From The New York Times
April 23, 2018

“Cuomo Announces Bill to Ban Plastic Bags in New York State”

And the most comprehensive approach yet is from a tiny island it the South Pacific, known for its beaches and coral reefs – now being marred by plastic debris.

From EcoWatch
May 14, 2018

“Vanuatu Soon to Outlaw Plastic Bags, Drinking Straws, Foam Containers”

Upcoming soon in the Distillery: some EcoOptimistic solutions

The Distillery: April 22, 2018

We can all use some positive news these days, especially on the environmental front in which science is considered evil, denial is an alternative fact and the EPA is now what I’m calling the Environmental Destruction Agency. And while I don’t want to gloss over the issues – there isn’t enough paint in the world to do that – I offer here The Distillery, a weekly (or thereabouts) selection of posts to help offset the PTSD of our current nightmare.

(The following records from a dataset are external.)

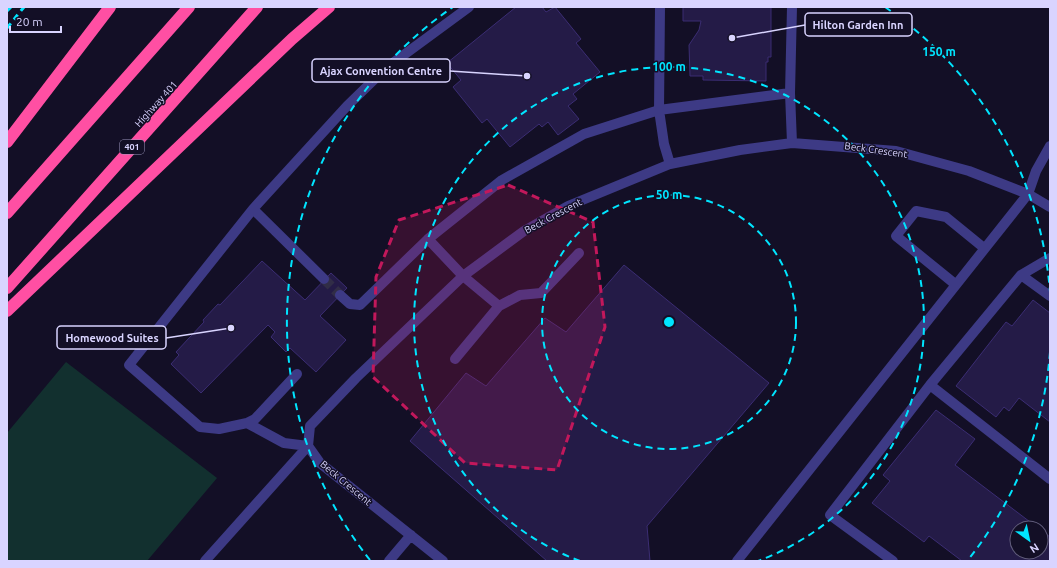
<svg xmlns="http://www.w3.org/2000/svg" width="1057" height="568" font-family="Ubuntu,sans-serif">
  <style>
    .green { fill: #12302f }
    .building { fill: #241b47; stroke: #3b2d73 }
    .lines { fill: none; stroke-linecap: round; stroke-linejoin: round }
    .minor-tunnel { stroke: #312d47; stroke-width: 10; stroke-dasharray: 10 5; stroke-linecap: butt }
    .minor { stroke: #3d3a85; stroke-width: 10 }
    .highway { stroke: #ff4fa3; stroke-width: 12 }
    .rail { stroke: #00e5ff; stroke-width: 3; stroke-dasharray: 6 5; stroke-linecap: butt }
    .marked { fill: #c2185b; fill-opacity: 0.2; stroke: #c2185b; stroke-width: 3; stroke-dasharray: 8 5; stroke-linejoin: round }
    .ring { fill: none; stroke: #00e5ff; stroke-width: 2; stroke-dasharray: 7 5 }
    .labels { text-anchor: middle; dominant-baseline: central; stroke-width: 3; stroke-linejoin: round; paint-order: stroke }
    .shield { fill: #130f26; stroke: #9e99be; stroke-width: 1 }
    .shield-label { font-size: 9px; font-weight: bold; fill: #d9d4ff }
    .street-label { font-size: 10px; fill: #d9d4ff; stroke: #130f26 }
    .centre { fill: #00e5ff; stroke: #130f26; stroke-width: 2 }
    .ring-label { font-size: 12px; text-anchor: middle; font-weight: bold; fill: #00e5ff; stroke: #130f26; stroke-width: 3; stroke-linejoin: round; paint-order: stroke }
    .leader { fill: none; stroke: #d9d4ff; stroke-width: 1.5 }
    .callout-dot { fill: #d9d4ff; stroke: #130f26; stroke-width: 1.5 }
    .callout { fill: #130f26; stroke: #d9d4ff; stroke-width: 1.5 }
    .callout-label { font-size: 11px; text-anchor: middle; font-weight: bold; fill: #d9d4ff }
  </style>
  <rect width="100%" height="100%" fill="#130f26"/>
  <path class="green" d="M 66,362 L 217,478 L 147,561 L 7,561 L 7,433 Z"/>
  <path class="building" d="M 516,7 L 542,7 L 546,12 L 555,7 L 581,39 L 576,43 L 600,72 L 573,94 L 577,99 L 568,106 L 579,119 L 558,135 L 548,122 L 542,127 L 539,124 L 510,147 L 487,119 L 482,123 L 453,87 L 461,80 L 447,63 Z
    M 683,7 L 771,7 L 771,57 L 768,57 L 768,62 L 766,62 L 766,81 L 703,80 L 703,76 L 690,76 L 689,45 L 699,30 L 701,21 L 683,21 Z
    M 262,261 L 305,300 L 331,273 L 347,288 L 320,316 L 346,340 L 316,372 L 290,348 L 286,352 L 271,337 L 275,332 L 268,325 L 201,393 L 171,364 L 179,355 L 176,352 L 204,322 L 203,320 L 218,304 L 220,305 Z
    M 624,265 L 769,383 L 647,526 L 650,561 L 547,561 L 410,441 L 466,373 L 486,386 L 545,318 L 566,332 Z
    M 1033,300 L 1050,313 L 1050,422 L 1019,398 L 1009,411 L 1004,407 L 996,417 L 956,386 L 1006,322 L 1012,326 Z
    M 936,410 L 975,439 L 955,465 L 1038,528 L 1017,528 L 1017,552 L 1041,552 L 1041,530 L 1050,537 L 1050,561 L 962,561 L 929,536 L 924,542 L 872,503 L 890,481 L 883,475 Z"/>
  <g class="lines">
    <path class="minor-tunnel" d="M 324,279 L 340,295"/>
    <path class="minor" d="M 790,93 L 792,7
      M 670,164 L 664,144 L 659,110 L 790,93 L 792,143
      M 253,209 L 347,106 L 386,68 L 469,7
      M 1021,275 L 1050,258
      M 955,284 L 896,236 L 916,211 L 946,217 L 984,248
      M 340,295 L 350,304 L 360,305 L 428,239
      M 499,306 L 520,295 L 541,293 L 579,253
      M 455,359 L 499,306 L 463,276 L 428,239 L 502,180 L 584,134 L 659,110 L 660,7
      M 297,374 L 255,419 L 247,423 L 219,429 L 200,427 L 129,365 L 253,209 L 324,279
      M 930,385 L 1050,479
      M 247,423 L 284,443 L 308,446
      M 205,561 L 308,446
      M 389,561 L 411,535
      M 443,561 L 320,463 L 308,446 L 310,426 L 356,378 L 463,276 L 524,231 L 568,206 L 670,164 L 740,150 L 792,143 L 896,151 L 969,171 L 1028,194 L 1050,207
      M 737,561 L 1028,194 L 1036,171 L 1050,146
      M 893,561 L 830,515 L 930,385 L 1021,275 L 1050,296"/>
    <path class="highway" d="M 7,142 L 110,7
      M 7,213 L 189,7
      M 7,288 L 257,7
      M 7,311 L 292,39 L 329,7"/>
    <path class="rail" d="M 7,11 L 11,7
      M 7,28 L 24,7"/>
  </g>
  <path class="marked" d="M 508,185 L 593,222 L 605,327 L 557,470 L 465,463 L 373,377 L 376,277 L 399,220 Z"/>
  <g class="ring">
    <circle cx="669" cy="322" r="127"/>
    <path d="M580 561A255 255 0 1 1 758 561"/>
    <path d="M1050 352A382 382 0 0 1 968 560M370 560A382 382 0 0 1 453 7M885 7A382 382 0 0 1 1050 292"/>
  </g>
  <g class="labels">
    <rect class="shield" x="120" y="140" width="24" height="14" rx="3"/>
    <g class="shield-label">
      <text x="132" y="147">401</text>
    </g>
    <g class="street-label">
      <text transform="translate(156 104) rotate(-48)">Highway 401</text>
      <text transform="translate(876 150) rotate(8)">Beck Crescent</text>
      <text transform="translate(553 216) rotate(-28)">Beck Crescent</text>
      <text transform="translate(346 483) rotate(40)">Beck Crescent</text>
    </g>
  </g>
  <circle cx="669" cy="322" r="6" class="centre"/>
  <g class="ring-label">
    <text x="939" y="56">150 m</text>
    <text x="669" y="71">100 m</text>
    <text x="669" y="199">50 m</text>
  </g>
  <path class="leader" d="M732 38L805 25M527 76L450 71M231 328L166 338"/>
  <g class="callout-dot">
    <circle cx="732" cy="38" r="4"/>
    <circle cx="527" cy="76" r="4"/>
    <circle cx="231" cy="328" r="4"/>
  </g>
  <g class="callout">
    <rect x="805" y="13" width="107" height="23" rx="4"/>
    <rect x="312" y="59" width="138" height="23" rx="4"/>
    <rect x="57" y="326" width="109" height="23" rx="4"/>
  </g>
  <g class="callout-label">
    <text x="858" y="29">Hilton Garden Inn</text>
    <text x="381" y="75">Ajax Convention Centre</text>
    <text x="112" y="342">Homewood Suites</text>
  </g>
  <rect width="1057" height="568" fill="none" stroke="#d9d4ff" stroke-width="16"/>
  <g transform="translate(1029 540) rotate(147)"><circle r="19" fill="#130f26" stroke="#625e7d"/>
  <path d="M0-3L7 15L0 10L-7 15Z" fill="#00e5ff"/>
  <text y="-6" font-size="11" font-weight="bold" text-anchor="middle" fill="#d9d4ff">N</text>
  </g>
  <path d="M10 26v6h51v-6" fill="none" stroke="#d9d4ff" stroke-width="2"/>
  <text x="16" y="26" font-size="12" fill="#d9d4ff" stroke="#130f26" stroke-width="3" paint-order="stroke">20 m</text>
</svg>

The posts I pick will be “real” in the sense that they aren’t pie-in-the-sky wishful thinking, as fun as those can be, but are evidence of EcoOptimism.


Here on this anniversary of Earth Day, it seems appropriate to update a topic I first wrote about in 2012 in a post I titled “Planets Are People, My Friends.” It was a reference at the time to a statement by then-presidential candidate Mitt Romney who told attendees at a rally that “corporations are people, my friend.” While the statement was actually in response to a comment about taxes, it also could be seen as being about the infamous Citizens United Supreme Court case that basically said corporations have the same free speech rights as people, and that spending on political campaigns is a form of free speech. That court decision has had a disastrous affect on our elections ever since.

While that Supreme Court case was about establishing the rights of corporations, my post drew a parallel with the equally odd-sounding idea of nature having rights. It talked about movements to give rights to South American forests, a New Zealand River and apes in Spain. Since then the movement has spread further.

From Treehugger
September 27, 2017

“Group files suit to recognize the Colorado River as a person”

EcoOptimism’s take: New Zealand has a river with rights and now the US may get one, too.

From Earther:
April 9, 2018

 “The Colombian Amazon Is Now a ‘Person’, and You Can Thank Actual People”

EcoOptimism’s take: In addition to being about recognizing nature’s rights, this also ties into some EcoOptimism posts including a recent Distillery post on the topic of intergenerational rights, meaning the right of young generations to grow up with a healthy environment. The Colombian Supreme Court case that decided this was brought by Colombian youth.

From ThinkProgress:
April 16, 2018

“Florida kids are taking their climate-denying governor to court”

And also in Teen Vogue:
April 18, 2018

“Florida Governor Rick Scott Is Getting Sued by Teens for His Environmental Polices”

EcoOptimism’s take: More evidence of the growing trend of youth suing their unresponsive government. In this case, the suit is directed toward adamant climate change denier Governor Rick Scott. Scott has also been the subject of another teen-led suit. That one is over gun control in the aftermath of the Parkland High School shooting and has grown into an example of what galvanized youth can do.